The importance of multiple datasets
Significance over data points is very different from significance over datasets. A significance test over the sentences in WSJ Section 23 says something about the likelihood that system A is better than baseline B on the next WSJ 23 sentence you see. In reality, you want your system to do better than the baselines on the next dataset you see. To run a significance test over datasets, you need about a dozen datasets, however. For some tasks, this is possible; for others, you can imitate such datasets by doing robustness tests and by checking whether your models also lead to downstream gains.
The importance of introducing new datasets
Lilian Lee recently mentioned this in a plenary session at one of our top conferences. We need new datasets, constantly, even on tasks where we have multiple datasets available. One reason is drift. Improvements on Europarl texts from 1999 do not imply improvements on Europarl texts from 2006. Also, while most people set their parameters on held-out data (this goes without saying), we keep reading about results on standard benchmarks, and we need to refresh those benchmarks periodically to avoid community-wide over-fitting (to single datasets or averages over dozens).
Finally, error analysis.
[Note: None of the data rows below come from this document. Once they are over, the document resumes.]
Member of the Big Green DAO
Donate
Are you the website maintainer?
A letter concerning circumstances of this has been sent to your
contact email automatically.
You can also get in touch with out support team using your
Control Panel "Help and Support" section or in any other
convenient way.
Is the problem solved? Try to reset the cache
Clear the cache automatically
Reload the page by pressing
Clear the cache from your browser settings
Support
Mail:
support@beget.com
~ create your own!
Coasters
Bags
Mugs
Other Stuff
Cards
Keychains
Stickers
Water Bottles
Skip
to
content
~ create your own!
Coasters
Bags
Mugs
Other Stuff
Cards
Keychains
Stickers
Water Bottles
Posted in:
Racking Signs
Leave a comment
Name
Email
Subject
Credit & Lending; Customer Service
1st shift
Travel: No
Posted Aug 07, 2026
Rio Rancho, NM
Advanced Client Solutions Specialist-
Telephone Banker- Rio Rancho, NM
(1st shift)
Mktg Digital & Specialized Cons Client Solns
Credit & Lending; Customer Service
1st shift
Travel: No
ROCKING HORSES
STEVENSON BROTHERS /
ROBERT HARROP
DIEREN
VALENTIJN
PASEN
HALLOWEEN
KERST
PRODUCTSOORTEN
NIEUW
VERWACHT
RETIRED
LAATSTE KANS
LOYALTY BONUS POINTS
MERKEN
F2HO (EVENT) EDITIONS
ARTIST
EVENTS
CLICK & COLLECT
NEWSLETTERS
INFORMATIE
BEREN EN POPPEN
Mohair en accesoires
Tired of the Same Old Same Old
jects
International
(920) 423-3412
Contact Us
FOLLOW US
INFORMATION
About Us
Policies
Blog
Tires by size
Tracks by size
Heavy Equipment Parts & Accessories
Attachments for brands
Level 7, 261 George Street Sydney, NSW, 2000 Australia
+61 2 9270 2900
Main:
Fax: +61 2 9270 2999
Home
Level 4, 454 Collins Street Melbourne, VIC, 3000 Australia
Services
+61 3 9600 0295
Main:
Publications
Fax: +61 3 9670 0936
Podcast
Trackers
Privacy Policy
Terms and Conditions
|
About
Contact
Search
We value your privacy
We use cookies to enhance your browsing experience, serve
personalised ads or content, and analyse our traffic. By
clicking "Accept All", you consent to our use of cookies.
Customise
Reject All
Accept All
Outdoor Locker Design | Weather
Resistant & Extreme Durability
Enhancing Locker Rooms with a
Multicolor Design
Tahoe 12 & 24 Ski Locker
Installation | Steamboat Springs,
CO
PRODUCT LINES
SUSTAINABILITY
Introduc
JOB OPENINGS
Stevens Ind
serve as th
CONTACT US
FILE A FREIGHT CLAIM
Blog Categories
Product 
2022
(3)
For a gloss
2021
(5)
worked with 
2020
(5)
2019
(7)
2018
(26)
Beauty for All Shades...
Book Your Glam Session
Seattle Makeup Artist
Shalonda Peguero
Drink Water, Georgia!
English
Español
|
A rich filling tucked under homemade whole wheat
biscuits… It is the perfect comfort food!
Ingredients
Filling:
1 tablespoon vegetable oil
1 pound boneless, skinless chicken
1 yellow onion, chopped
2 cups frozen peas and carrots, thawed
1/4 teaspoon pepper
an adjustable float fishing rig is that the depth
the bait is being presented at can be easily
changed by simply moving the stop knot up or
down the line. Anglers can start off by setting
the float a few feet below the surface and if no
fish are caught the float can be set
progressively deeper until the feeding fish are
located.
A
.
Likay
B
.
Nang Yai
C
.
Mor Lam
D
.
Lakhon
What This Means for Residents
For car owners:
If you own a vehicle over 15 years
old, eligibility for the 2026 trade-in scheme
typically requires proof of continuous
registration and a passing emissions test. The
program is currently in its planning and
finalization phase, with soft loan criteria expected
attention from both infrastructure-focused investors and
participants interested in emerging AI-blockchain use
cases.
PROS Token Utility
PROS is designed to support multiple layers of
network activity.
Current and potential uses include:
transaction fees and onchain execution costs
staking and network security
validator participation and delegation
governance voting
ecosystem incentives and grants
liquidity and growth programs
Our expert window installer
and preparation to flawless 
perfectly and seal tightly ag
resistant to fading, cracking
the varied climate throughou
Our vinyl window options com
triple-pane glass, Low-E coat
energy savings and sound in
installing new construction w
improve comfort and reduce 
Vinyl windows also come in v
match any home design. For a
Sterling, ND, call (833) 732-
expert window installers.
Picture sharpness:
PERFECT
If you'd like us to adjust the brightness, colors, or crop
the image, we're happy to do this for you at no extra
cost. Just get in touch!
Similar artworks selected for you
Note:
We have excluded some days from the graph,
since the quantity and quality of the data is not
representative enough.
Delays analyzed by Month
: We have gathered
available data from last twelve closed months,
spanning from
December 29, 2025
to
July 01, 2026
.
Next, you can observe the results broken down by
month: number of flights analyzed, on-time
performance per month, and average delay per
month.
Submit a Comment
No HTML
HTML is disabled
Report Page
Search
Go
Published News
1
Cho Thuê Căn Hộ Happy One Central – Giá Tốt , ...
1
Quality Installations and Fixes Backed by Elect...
An improvement by 10% can mean very different things. With good baselines and multiple datasets, we can establish that the 10% improvement is neither random fluctuation nor an easy win, but the 10% improvement may still be on data points that are uninteresting for downstream applications (say learning that German public institutions tend to be located in Berlin, for geo-location). Error analysis is also a community service, telling researchers where to go next.
One possible excuse for lowering standards a bit, is that explaining thorough evaluation takes up space, and with radically new models, the standard 8 pages may not leave a lot of wiggle room to introduce new datasets or for proper analysis. However, even if this was an excuse for the first batch of deep learning papers in natural language processing (I am not sure it was), deep learning is now completely standard (to the extent that it is now cool and hip to stick to linear models) — and if you take out the LSTM equations of your papers, I am sure there’s room for some more analysis.
That said, I have written several papers that do not satisfy all the above requirements. Science is the art of the impossible, said Popper, and many reported findings, despite our efforts, turn out to be false. Nevertheless: Spending all your time on modeling and little or no time on evaluation, as a field, is like — uhm — designing tennis rackets in a world with no gravity.